Nav Nanda | Town of Oakville
Nav Nanda | Town of Oakville

Ward 7 councillor Nav Nanda is headed to court in an attempt to overturn the decision to audit her finances in last October's election campaign.

On August 1, the town's election compliance audit committee found reasonable grounds to question whether Nanda accurately reported her campaign expenses.

It ruled that an auditor should be hired to look at her finances.

Nanda has appealed that decision. She is asking the Ontario Superior Court to decide if Gobinder Randhawa, the Ward 6 resident whose concerns launched the audit process, is eligible to bring a complaint against a Ward 7 councillor.

Nanda's lawyer, John Carlo Mastrangelo, tried to convince the compliance audit committee to throw the complaint out, arguing that Randhawa couldn't apply for an audit because he wasn't entitled to vote in Ward 7.

The town's audit committee decided that Randhawa was eligible to raise concerns about Nanda's financial statements.

It ruled that Ontario's Municipal Elections Act, which allows "an elector who is entitled to vote in an election" to apply for a compliance audit, should be interpreted to refer to a resident of the municipality, not any specific ward.

"The Candidate's suggested interpretation would also undermine the important public purpose of the compliance audit regime, which is to ensure transparency and public scrutiny of those who run for public office and provide a mechanism for the public to hold candidates accountable for their campaign finances," wrote the committee in its decision.

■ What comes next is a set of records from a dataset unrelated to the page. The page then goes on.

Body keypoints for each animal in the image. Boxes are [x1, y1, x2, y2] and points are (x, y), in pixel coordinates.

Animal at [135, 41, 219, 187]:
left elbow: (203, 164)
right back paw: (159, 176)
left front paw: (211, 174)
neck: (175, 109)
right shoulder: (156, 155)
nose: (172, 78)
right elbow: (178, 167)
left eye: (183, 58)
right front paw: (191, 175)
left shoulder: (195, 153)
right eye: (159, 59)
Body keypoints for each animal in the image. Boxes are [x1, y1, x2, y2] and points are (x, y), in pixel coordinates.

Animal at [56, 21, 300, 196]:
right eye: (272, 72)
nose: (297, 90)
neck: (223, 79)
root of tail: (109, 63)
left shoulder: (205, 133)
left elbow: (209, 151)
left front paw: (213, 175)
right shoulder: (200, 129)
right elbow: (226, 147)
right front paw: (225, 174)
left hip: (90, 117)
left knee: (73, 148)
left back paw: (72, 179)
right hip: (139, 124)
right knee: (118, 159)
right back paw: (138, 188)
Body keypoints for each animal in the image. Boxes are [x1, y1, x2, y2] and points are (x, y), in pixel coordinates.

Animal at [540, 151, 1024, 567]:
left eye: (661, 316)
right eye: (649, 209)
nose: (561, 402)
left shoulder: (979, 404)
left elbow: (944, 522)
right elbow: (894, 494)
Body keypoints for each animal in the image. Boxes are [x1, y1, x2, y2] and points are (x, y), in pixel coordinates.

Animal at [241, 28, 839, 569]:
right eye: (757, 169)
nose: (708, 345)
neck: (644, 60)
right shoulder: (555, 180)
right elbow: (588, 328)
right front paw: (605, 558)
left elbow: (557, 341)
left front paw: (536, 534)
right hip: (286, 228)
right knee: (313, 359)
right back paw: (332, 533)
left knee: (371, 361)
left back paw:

Mastrangelo said the issue has been appealed because it "raises an important and novel question of law and procedural fairness" that has never been addressed by an Ontario court.

This is a "threshold legal question that will determine whether the audit should, in fact, go ahead," he added. "In our opinion, the court should weigh in on that before public dollars are spent on auditors, with the time and the distraction that that brings."

A written statement from Nanda added," We stand by the fact that our filed audited statements are clear and accurate."

With ongoing mould issues disrupting proceedings at the Milton courthouse, the appeal is expected to take months to hear, Mastrangelo said.

If the court rules that an audit should occur, the town will appoint an auditor to review Nanda's finances.

The auditor's findings on any violations of election finance law will be delivered in a report to the compliance audit committee.

That committee will receive the report in a public meeting, offer both the complainant and councillor a chance to respond, and then decide if prosecution under the Provincial Offences Act is appropriate.

If the matter is sent to trial and Nanda is found guilty of knowingly violating the rules, she could be fined, forced from her seat and barred from running in the next municipal election.